前回あたりから徐々に、呼吸を医学の立場からとらえる本論に入って参りました。とはいえ、毎度くりかえすのですが、”Song and Wind” の著者フレデリセンは大変に親切・・!!音楽分野の人を読者に想定して、ジェーコブスの医学との取り組みも抵抗なく理解に導くあたり、やはりこの著作こそ、ジェーコブスに関する入門書として最適だと、筆者は思います。
さて、以下の訳文も呼吸に関する連載の続きです。では、翻訳をどうぞ。
呼吸の制御について
人体は呼吸を刺激・阻害する一連の複雑なフィードバックループを形成しています。それは、首や延髄にある単純な生化学的センサーであったり、感情に直結するような解剖学の範疇外のものまであります。二酸化炭素が原因となる酸素濃度低下や血中酸度の上昇への反応として、より速く深い呼吸を行うため、神経を通じて呼吸筋へシグナルが送られます。ある特定の状況下では、アルカリと酸性のどちらかが優勢となりますが、健康な音楽家の場合、今ブレスするぞ、と刺激を喚起するのに、どちらも等しく重要なのです。過換気によって血中濃度が過多になる可能性があるです。

コレクションから抜き出した記録:

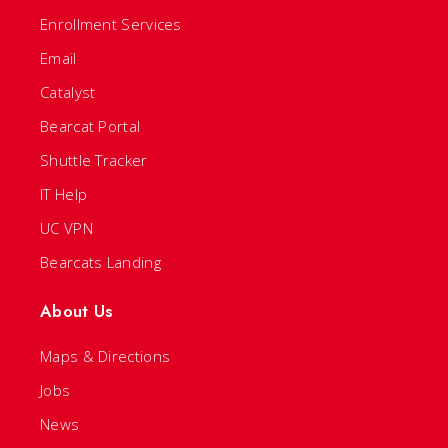
Enrollment Services
Email
Catalyst
Bearcat Portal
Shuttle Tracker
IT Help
UC VPN
Bearcats Landing
About Us
Maps & Directions
Jobs
News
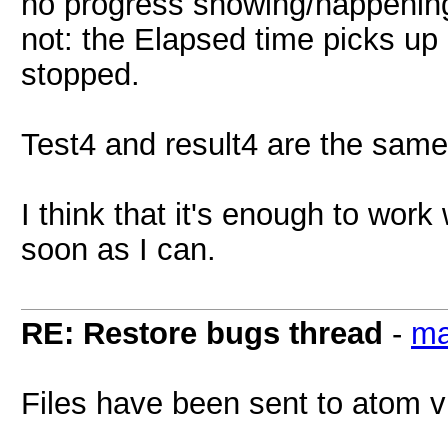
no progress showing/happening.
not: the Elapsed time picks up 
stopped.
Test4 and result4 are the same 
I think that it's enough to work 
soon as I can.
RE: Restore bugs thread
-
ma
Files have been sent to atom v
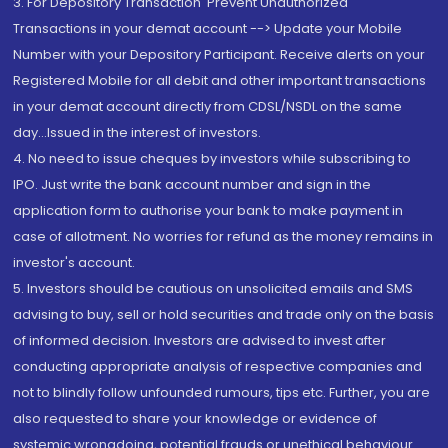
3. For Depository Transaction 'Prevent Unauthorized
Transactions in your demat account --> Update your Mobile
Number with your Depository Participant. Receive alerts on your
Registered Mobile for all debit and other important transactions
in your demat account directly from CDSL/NSDL on the same
day...Issued in the interest of investors.
4. No need to issue cheques by investors while subscribing to
IPO. Just write the bank account number and sign in the
application form to authorise your bank to make payment in
case of allotment. No worries for refund as the money remains in
investor's account.
5. Investors should be cautious on unsolicited emails and SMS
advising to buy, sell or hold securities and trade only on the basis
of informed decision. Investors are advised to invest after
conducting appropriate analysis of respective companies and
not to blindly follow unfounded rumours, tips etc. Further, you are
also requested to share your knowledge or evidence of
systemic wrongdoing, potential frauds or unethical behaviour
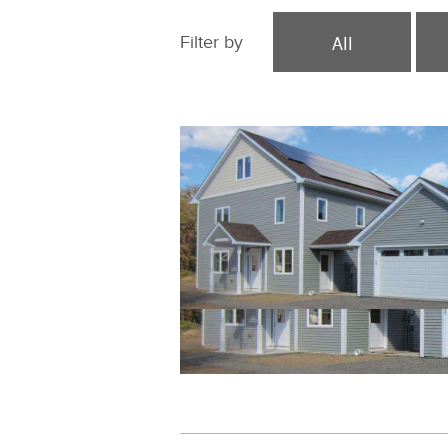
All
Filter by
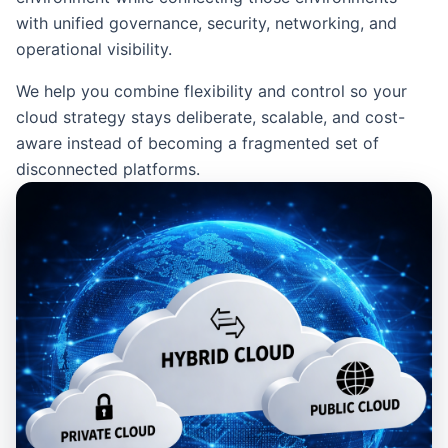
with unified governance, security, networking, and
operational visibility.
We help you combine flexibility and control so your
cloud strategy stays deliberate, scalable, and cost-
aware instead of becoming a fragmented set of
disconnected platforms.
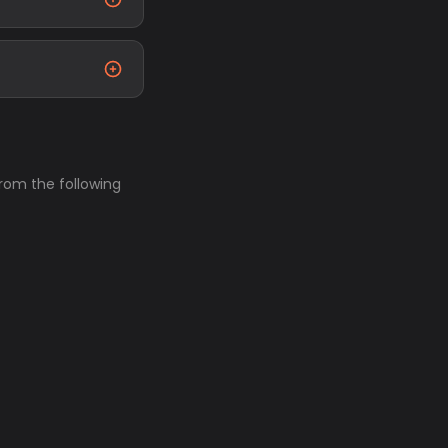
from the following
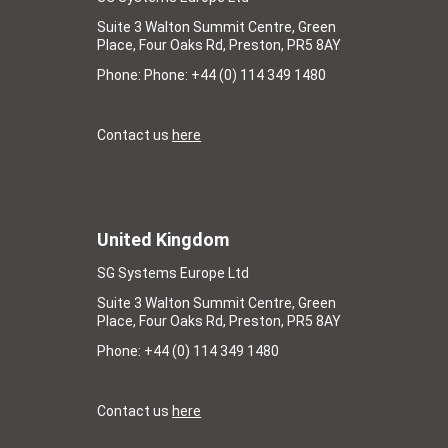
Suite 3 Walton Summit Centre, Green
Place, Four Oaks Rd, Preston, PR5 8AY
Phone: Phone: +44 (0) 114 349 1480
Contact us
here
United Kingdom
SG Systems Europe Ltd
Suite 3 Walton Summit Centre, Green
Place, Four Oaks Rd, Preston, PR5 8AY
Phone: +44 (0) 114 349 1480
Contact us
here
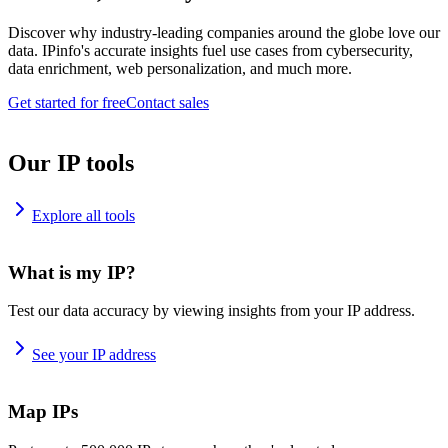
Discover why industry-leading companies around the globe love our
data. IPinfo's accurate insights fuel use cases from cybersecurity,
data enrichment, web personalization, and much more.
Get started for free
Contact sales
Our IP tools
Explore all tools
What is my IP?
Test our data accuracy by viewing insights from your IP address.
See your IP address
Map IPs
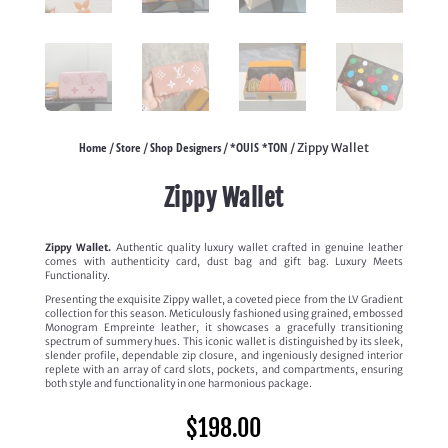
Home
Store
Shop Designers
*OUIS *TON
/
/
/
/ Zippy Wallet
Zippy Wallet
Zippy Wallet.
Authentic quality luxury wallet crafted in genuine leather
comes with authenticity card, dust bag and gift bag. Luxury Meets
Functionality.
Presenting the exquisite Zippy wallet, a coveted piece from the LV Gradient
collection for this season. Meticulously fashioned using grained, embossed
Monogram Empreinte leather, it showcases a gracefully transitioning
spectrum of summery hues. This iconic wallet is distinguished by its sleek,
slender profile, dependable zip closure, and ingeniously designed interior
replete with an array of card slots, pockets, and compartments, ensuring
both style and functionality in one harmonious package.
$
198.00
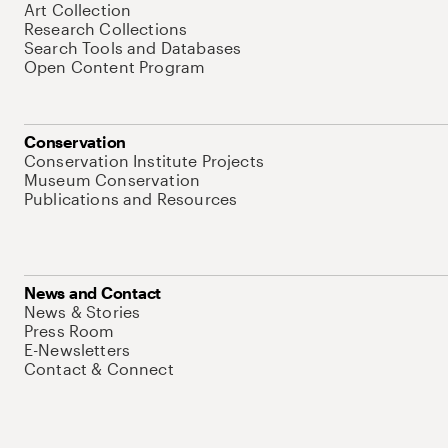
Art Collection
Research Collections
Search Tools and Databases
Open Content Program
Conservation
Conservation Institute Projects
Museum Conservation
Publications and Resources
News and Contact
News & Stories
Press Room
E-Newsletters
Contact & Connect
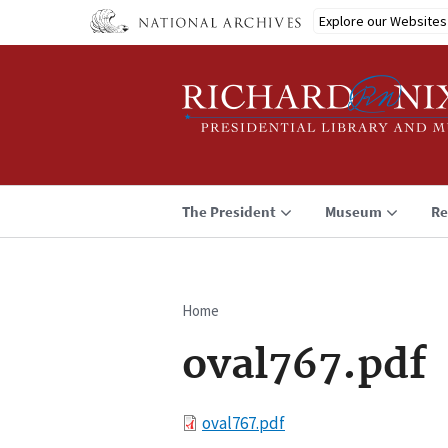
Skip
Explore our Websites
to
main
content
The President
Museum
Re
Home
Breadcrumb
oval767.pdf
File
oval767.pdf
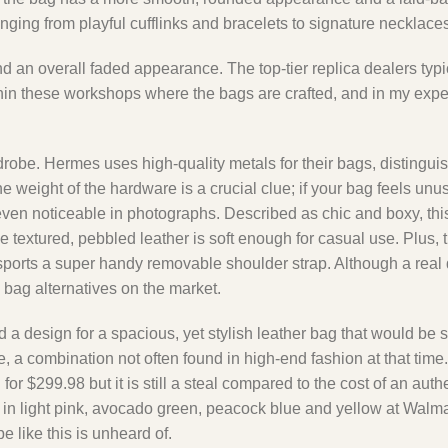
ing from playful cufflinks and bracelets to signature necklaces
 and an overall faded appearance. The top-tier replica dealers typ
within these workshops where the bags are crafted, and in my expe
rdrobe. Hermes uses high-quality metals for their bags, distingu
weight of the hardware is a crucial clue; if your bag feels unusua
s even noticeable in photographs. Described as chic and boxy, th
 textured, pebbled leather is soft enough for casual use. Plus, t
 sports a super handy removable shoulder strap. Although a real
n bag alternatives on the market.
a design for a spacious, yet stylish leather bag that would be s
 a combination not often found in high-end fashion at that time.
r $299.98 but it is still a steal compared to the cost of an authe
 in light pink, avocado green, peacock blue and yellow at Walma
e like this is unheard of.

**取り組む課題:**
呼吸についての文章を読み、次の問いに答えてください。
(a) 筆者がジェーコブスに関する入門書として最適だと考えている著作は何ですか。
(b) 単純な生化学的センサーは体のどこにあると書かれていますか。
(c) 酸素濃度低下や血中酸度の上昇への反応として、神経を通じてどこへシグナルが送られますか。

**問題の解答:**
(a) フレデリセンの著作 ”Song and Wind”
(b) 首や延髄
(c) 呼吸筋